Feed a latent vector into the network and an image comes out. In this setup the network plays the role of a mapping function that corresponds a point in latent space to a point in image space. If you move a point smoothly through latent space, the corresponding image moves too via the mapping, and that motion is deeply uncanny. This seems to be called latent travel.

The visual trick I used at the beginning of the visualization is based on this: moving the latent vector w in time with the music. You can get a similar visual effect by moving z, but the disentangled w is more expressive, so I went with that.

In any case, the point is that I moved a point in latent space (whether it was z or w). And here a problem arises. Moving w is all well and good, but along what path should it move?

Curve

At its simplest, you could try this: generate several positions (w) within latent space, connect them with straight-line paths, and have w move linearly along those paths. It’s very simple and easy to build, but this approach has a problem. Because the segments are straight lines, the images before and after change abruptly wherever two paths meet (at the points where the path bends). So to get smooth changes, you have to use curves.

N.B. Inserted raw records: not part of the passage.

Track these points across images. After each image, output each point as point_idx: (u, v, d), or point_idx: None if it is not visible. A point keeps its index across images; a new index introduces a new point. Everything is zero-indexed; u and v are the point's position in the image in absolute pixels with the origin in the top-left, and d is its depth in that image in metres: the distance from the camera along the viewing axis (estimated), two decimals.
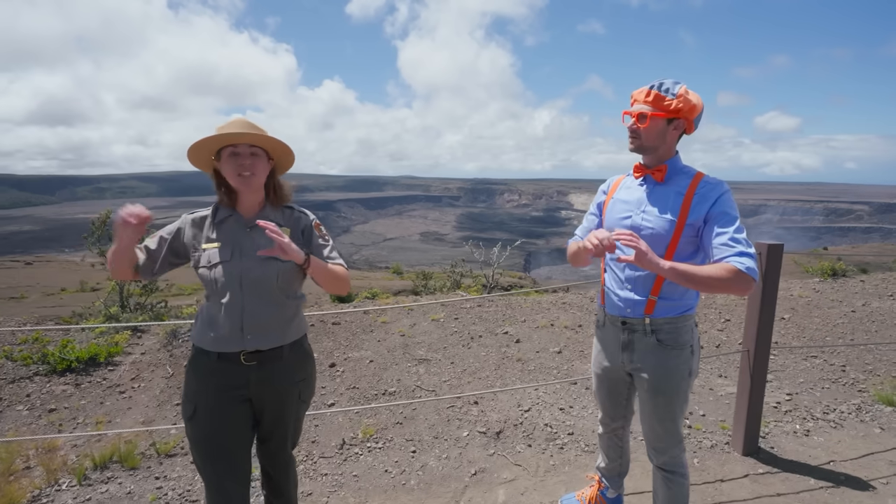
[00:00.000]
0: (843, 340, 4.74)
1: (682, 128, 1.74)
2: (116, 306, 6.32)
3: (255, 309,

There are many kinds of curves. Anyone who’s properly studied computer graphics will probably have a slew of curve names spring to mind: Hermite Curve, Bezier Curve, Catmull-Rom Spline, and so on. Of these, I chose the Catmull-Rom Spline. The reason is simple: it produces a smooth curve even when you give it only positions and no tangents. Accordingly, I gave it n values of w, built a looping Catmull-Rom Spline, and wrote a class that samples w along that curve, end to end, using a t value from 0 to 1 on an infinite curve whose ends are joined. Using values sampled this way, the image changes smoothly, and because the start and end of the curve are connected, the front and back of the video link up infinitely. If you then use the amplitude extracted from the music to control the motion along this curve (that is, the change in t), you can easily pull out video of fruit shifting in time with the music.

Feature

What is an image feature? Besides w, StyleGAN needs another value to generate an image: the noise image used at the start of the convolution stages. StyleGAN applies many rounds of upsampling and modulated convolution to this small noise, progressively growing the image size, and the intermediate results produced along the way are called features. If you twist these features this way and that, the edits show up in the final generated result too. What I tried in the latter half of this project was to cut off the upsampling stages, pull out the intermediate feature, distort that feature in various ways, and then let it pass through the rest of the generation process. Things like applying a slit-scan to the feature, rotating it, or splitting it into multiple pieces and moving each one up and down. Here too I could control the motion using the amplitude extracted from the music. Motion can ultimately be expressed as numbers, so the amplitude value, being a number itself, can be multiplied and added into that motion in all sorts of ways.

The output that came out of all this is what fills this visualizer. Now that you know the principles, it’s pretty simple, isn’t it? Technical elements like the structure of GANs, the properties of latent space, and feature-level manipulation may look hard on the surface, but the moment you understand the principles, they actually become material for creation. AI isn’t merely a convenient automation tool; its very structure is itself another raw material, and depending on how the creator handles that material, they can make wildly different forms of expression.